釧路湿原

最終更新日:2016年1月6日

元釧路地方検察庁検事正 吉村英三

 釧路市の北部に広がる我が国最大の湿原である釧路湿原が,昨年7月31日に全国で28番目の国立公園に指定された。
 釧路湿原は,広さ約2万6000ヘクタール(JR山の手線の内側とほぼ同面積)に及ぶ柏の葉のような形をした湿原で,全国の湿原面積の約60%を占める我が国最大の湿原である。
 釧路湿原には特別天然記念物のタンチョウをはじめ,我が国でもここだけしか生息しないといわれているキタサンショウウオなど貴重な野生動物が多数生息するほか,ヨシ,スゲなど多くの植物が分布しており,これらの種類をざっと数えれば,鳥類約170種,両生・は虫類9種,昆虫類約1150種,ほ乳類約26種,魚類約35種,植物約600種にのぼり,我が国最大規模の自然の宝庫であるといわれている。
 その形成の歴史をたどると,今から約1万8000年前の氷河期にさかのぼるといわれているが,釧路湿原は泥炭湿地帯であるため,農耕・放牧等に利用することができず,従来は何の役にも立たない広漠たる湿地帯というイメージでとらえられていた。

▶ **記録一覧**
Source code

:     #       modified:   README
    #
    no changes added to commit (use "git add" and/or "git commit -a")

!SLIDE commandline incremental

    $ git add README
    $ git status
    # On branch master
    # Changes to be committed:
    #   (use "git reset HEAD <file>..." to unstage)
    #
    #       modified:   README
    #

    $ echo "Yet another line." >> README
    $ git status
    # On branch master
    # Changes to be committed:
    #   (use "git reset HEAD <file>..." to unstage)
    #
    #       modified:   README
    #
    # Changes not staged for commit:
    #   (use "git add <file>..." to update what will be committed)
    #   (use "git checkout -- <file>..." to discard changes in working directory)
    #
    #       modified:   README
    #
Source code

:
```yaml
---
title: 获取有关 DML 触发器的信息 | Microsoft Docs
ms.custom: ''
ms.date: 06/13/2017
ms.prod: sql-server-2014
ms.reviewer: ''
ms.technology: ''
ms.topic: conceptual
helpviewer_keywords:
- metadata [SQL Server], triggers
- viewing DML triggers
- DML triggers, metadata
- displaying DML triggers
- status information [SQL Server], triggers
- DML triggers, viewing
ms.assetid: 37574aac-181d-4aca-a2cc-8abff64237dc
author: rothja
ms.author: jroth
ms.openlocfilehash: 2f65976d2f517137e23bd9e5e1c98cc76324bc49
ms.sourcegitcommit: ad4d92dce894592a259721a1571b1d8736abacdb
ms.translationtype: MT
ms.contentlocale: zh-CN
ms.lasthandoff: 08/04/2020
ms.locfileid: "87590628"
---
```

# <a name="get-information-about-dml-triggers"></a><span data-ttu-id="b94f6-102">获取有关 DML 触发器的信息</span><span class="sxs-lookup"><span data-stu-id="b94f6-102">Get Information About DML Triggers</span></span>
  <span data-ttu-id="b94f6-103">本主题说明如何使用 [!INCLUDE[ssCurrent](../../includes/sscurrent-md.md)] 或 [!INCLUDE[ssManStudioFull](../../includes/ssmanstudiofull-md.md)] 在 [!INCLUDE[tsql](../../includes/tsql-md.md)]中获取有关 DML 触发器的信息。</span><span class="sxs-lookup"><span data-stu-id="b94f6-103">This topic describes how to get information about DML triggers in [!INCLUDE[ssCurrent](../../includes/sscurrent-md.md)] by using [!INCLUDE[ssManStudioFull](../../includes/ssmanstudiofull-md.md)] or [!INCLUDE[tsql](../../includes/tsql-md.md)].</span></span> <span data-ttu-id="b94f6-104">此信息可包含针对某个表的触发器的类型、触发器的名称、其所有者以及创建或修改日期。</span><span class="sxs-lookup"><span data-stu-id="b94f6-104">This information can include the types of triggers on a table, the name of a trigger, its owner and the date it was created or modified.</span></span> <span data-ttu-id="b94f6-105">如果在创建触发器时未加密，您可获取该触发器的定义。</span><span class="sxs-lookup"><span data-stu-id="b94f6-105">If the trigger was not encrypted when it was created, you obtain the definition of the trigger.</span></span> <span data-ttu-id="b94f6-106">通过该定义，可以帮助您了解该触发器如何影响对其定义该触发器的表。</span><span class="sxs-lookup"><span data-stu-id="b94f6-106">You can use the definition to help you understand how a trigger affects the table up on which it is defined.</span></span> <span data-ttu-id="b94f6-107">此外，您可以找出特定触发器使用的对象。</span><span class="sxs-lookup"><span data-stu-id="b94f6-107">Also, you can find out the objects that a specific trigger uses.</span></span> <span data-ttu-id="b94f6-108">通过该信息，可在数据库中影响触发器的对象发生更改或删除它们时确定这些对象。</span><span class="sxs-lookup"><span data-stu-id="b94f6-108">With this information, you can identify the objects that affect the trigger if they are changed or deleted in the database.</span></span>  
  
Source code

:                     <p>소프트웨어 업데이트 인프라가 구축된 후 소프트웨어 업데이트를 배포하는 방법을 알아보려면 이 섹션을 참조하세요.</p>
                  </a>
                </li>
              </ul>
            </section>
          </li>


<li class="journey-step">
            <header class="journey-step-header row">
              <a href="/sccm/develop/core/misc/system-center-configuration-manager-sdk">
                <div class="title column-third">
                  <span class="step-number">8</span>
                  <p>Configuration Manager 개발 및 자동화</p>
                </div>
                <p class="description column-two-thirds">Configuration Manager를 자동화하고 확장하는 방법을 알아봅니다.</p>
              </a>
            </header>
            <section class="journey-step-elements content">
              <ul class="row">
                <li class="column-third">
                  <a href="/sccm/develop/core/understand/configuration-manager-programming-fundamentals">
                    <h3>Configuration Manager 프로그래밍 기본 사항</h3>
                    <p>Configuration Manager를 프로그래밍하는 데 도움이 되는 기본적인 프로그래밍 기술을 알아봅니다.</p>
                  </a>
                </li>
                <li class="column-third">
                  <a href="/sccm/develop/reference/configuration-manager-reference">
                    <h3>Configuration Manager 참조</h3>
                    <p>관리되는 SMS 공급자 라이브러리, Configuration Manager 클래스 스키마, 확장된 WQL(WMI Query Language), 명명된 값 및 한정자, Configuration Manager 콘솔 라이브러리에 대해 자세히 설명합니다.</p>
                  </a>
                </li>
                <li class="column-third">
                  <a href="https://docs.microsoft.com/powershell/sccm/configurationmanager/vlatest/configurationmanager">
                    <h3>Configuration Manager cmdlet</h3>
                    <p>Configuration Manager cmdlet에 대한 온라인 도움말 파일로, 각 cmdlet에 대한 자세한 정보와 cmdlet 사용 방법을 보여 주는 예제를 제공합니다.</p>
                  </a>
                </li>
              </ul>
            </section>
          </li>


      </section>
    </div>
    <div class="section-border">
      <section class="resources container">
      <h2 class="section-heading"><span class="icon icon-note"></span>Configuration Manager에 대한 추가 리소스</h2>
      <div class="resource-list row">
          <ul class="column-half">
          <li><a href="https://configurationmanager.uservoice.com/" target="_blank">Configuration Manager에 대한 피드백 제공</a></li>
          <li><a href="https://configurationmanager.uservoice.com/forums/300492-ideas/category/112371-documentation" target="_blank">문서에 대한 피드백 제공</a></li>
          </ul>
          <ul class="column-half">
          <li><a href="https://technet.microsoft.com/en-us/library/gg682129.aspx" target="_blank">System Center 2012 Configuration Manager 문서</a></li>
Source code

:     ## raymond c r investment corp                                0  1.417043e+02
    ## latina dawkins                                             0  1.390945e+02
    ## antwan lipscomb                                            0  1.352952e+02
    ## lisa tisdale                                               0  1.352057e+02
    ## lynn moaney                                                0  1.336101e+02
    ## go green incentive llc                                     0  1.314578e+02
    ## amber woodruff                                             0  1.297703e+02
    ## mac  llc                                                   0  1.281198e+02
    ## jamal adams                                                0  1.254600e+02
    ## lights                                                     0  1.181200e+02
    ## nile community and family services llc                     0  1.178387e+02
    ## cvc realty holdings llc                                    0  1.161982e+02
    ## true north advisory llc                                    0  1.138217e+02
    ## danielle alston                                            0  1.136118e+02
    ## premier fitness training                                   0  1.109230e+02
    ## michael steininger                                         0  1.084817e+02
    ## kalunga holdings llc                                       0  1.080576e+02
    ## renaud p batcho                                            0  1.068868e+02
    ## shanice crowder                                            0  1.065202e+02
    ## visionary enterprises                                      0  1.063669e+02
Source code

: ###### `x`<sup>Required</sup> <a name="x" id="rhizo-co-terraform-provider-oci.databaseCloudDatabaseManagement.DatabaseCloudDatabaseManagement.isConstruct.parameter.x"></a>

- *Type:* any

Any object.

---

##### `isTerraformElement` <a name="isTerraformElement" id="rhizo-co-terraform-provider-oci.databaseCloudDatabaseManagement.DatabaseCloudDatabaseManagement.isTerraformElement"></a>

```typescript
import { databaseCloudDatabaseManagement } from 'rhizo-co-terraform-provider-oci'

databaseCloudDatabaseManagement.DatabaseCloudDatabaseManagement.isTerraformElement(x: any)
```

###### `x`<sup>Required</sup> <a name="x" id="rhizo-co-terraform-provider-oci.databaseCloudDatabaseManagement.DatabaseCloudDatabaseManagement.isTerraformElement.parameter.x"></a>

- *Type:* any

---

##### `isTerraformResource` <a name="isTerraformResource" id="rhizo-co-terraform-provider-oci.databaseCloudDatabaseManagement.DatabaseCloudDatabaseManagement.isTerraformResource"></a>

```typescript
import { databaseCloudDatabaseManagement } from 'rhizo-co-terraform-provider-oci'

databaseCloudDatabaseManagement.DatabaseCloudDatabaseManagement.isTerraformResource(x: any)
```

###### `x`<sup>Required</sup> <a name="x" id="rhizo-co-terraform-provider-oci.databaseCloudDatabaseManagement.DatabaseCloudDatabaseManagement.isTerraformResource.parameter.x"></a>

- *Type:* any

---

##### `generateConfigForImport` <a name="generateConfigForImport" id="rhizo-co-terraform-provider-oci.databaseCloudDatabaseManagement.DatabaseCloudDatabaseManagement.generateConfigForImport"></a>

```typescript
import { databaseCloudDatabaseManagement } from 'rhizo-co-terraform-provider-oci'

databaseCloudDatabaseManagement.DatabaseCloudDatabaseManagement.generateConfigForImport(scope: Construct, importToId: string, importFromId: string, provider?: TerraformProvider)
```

▶ **課題**
釧路湿原に関する本文のうち、「釧路市の北部に広がる我が国最」から「イメージでとらえられていた。」までの部分（両端の語句を含む）を一字一句違えずに書き写して返してください。

▶ **解答**
釧路市の北部に広がる我が国最大の湿原である釧路湿原が,昨年7月31日に全国で28番目の国立公園に指定された。
 釧路湿原は,広さ約2万6000ヘクタール(JR山の手線の内側とほぼ同面積)に及ぶ柏の葉のような形をした湿原で,全国の湿原面積の約60%を占める我が国最大の湿原である。
 釧路湿原には特別天然記念物のタンチョウをはじめ,我が国でもここだけしか生息しないといわれているキタサンショウウオなど貴重な野生動物が多数生息するほか,ヨシ,スゲなど多くの植物が分布しており,これらの種類をざっと数えれば,鳥類約170種,両生・は虫類9種,昆虫類約1150種,ほ乳類約26種,魚類約35種,植物約600種にのぼり,我が国最大規模の自然の宝庫であるといわれている。
 その形成の歴史をたどると,今から約1万8000年前の氷河期にさかのぼるといわれているが,釧路湿原は泥炭湿地帯であるため,農耕・放牧等に利用することができず,従来は何の役にも立たない広漠たる湿地帯というイメージでとらえられていた。